Saved entries:
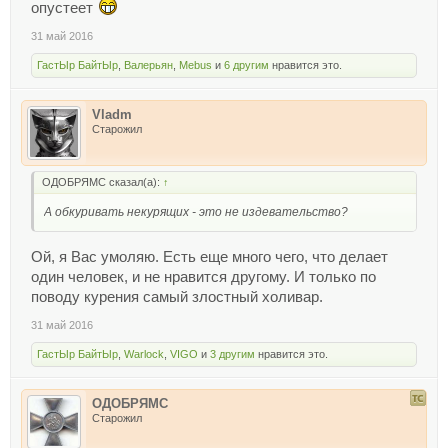
опустеет
при продаже пачки сигарет? Издеваться, так издеваться.
А?
31 май 2016
То же самое сделать с продажей алкоголя.
ГастЫр БайтЫр
,
Валерьян
,
Mebus
и
6 другим
нравится это.
Vladm
Старожил
ОДОБРЯМС сказал(а):
↑
А обкуривать некурящих - это не издевательство?
Ой, я Вас умоляю. Есть еще много чего, что делает
один человек, и не нравится другому. И только по
поводу курения самый злостный холивар.
31 май 2016
ГастЫр БайтЫр
,
Warlock
,
VIGO
и
3 другим
нравится это.
ОДОБРЯМС
Старожил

• **WHAT THIS TASK INVOLVES**
Turn every line of the listing into a numbered list, skipping any blank lines. Leave the pictures out of your answer.

• **ANSWER**
1. опустеет
2. при продаже пачки сигарет? Издеваться, так издеваться.
3. А?
4. 31 май 2016
5. То же самое сделать с продажей алкоголя.
6. ГастЫр БайтЫр
7. ,
8. Валерьян
9. ,
10. Mebus
11. и
12. 6 другим
13. нравится это.
14. Vladm
15. Старожил
16. ОДОБРЯМС сказал(а):
17. ↑
18. А обкуривать некурящих - это не издевательство?
19. Ой, я Вас умоляю. Есть еще много чего, что делает
20. один человек, и не нравится другому. И только по
21. поводу курения самый злостный холивар.
22. 31 май 2016
23. ГастЫр БайтЫр
24. ,
25. Warlock
26. ,
27. VIGO
28. и
29. 3 другим
30. нравится это.
31. ОДОБРЯМС
32. Старожил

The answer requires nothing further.